**WORK ORDER 1**
Output the entries as a JSON list of strings, one string per line and no blank lines, from the first line of the entries through the line containing "in sunny Southern".
**WORK ORDER 2**
Write the next part of the Logan Takahashi interview, picking up after its last line.

**GIVEN TEXT**
····················
Sound of the Week: Logan Takahashi

As half of Teengirl Fantasy, Logan Takahashi is best known for making glassy, expansive tracks. On his debut solo album, ‘NoGeo’, however, he creates an intimate world of fertile, furtive rhythms. Throughout the album, technotinged patterns unfurl with zeal and digital melodies slowly rise and fall. If the music of Teengirl evokes widescreen, technicolor club scenes, ‘NoGeo’ is a zoomed-in study of timbre, rhythm, and melody. Over the past seven years, Takahashi and his former college-mate mate/fellow producer (Nick Weiss) have released acclaimed records on such respected labels as True Panther Sounds and R&S, collaborated with Kelela, Laurel Halo, and Panda Bear, and scored a Blade Runner-inspired Fashion Week collection for Opening Ceremony. Now, with the recent solo release on Ghostly, we spoke to Logan himself about what’s next.

KALTBLUT: What pushed you into creating your own solo project away from Teengirl Fantasy?
····················
**INPUT**
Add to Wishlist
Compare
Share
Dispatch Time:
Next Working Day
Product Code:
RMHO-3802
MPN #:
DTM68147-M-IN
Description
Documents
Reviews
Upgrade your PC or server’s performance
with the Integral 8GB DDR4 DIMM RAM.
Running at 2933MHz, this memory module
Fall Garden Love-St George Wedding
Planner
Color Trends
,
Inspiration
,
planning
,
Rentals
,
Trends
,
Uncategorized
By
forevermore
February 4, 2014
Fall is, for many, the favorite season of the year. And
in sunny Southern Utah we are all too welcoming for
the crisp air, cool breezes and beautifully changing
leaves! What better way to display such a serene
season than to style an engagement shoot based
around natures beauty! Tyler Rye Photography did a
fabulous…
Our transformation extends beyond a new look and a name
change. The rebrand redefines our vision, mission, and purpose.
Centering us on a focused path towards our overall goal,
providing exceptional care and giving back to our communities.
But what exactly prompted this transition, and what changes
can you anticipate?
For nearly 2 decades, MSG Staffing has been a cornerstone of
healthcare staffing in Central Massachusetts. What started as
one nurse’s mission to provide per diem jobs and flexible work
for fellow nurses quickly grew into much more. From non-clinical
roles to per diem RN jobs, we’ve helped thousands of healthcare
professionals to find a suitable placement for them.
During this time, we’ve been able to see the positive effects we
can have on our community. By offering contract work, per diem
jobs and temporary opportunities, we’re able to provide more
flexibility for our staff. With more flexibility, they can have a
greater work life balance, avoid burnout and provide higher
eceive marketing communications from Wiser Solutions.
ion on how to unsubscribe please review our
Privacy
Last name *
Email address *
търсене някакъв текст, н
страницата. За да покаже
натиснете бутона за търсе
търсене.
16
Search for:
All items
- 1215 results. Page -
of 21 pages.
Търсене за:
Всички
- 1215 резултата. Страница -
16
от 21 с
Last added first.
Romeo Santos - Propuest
····················
**ANSWER BOX 1**
[
  "Add to Wishlist",
  "Compare",
  "Share",
  "Dispatch Time:",
  "Next Working Day",
  "Product Code:",
  "RMHO-3802",
  "MPN #:",
  "DTM68147-M-IN",
  "Description",
  "Documents",
  "Reviews",
  "Upgrade your PC or server’s performance",
  "with the Integral 8GB DDR4 DIMM RAM.",
  "Running at 2933MHz, this memory module",
  "Fall Garden Love-St George Wedding",
  "Planner",
  "Color Trends",
  ",",
  "Inspiration",
  ",",
  "planning",
  ",",
  "Rentals",
  ",",
  "Trends",
  ",",
  "Uncategorized",
  "By",
  "forevermore",
  "February 4, 2014",
  "Fall is, for many, the favorite season of the year. And",
  "in sunny Southern Utah we are all too welcoming for"
]

**ANSWER BOX 2**
Logan: I went to Oberlin to study electronic music composition, and for the first four years of TGF I kind of had that as another simultaneous outlet to explore solo work. I started making this album in earnest about two years after graduating right after we had finished our second album, ‘Tracer’, so maybe it came from the change of not having the same space for solo work that I had in school.

KALTBLUT: What was it about Ryuichi Sakamoto that intrigued you so much to incorporate his influence into your new work?
Logan: I’m a huge fan like I know so many others are. Love his chord progressions. I wouldn’t say I’m trying to incorporate anything aesthetically necessarily, but maybe just an ethos or musical outlook, or at least my interpretation of it.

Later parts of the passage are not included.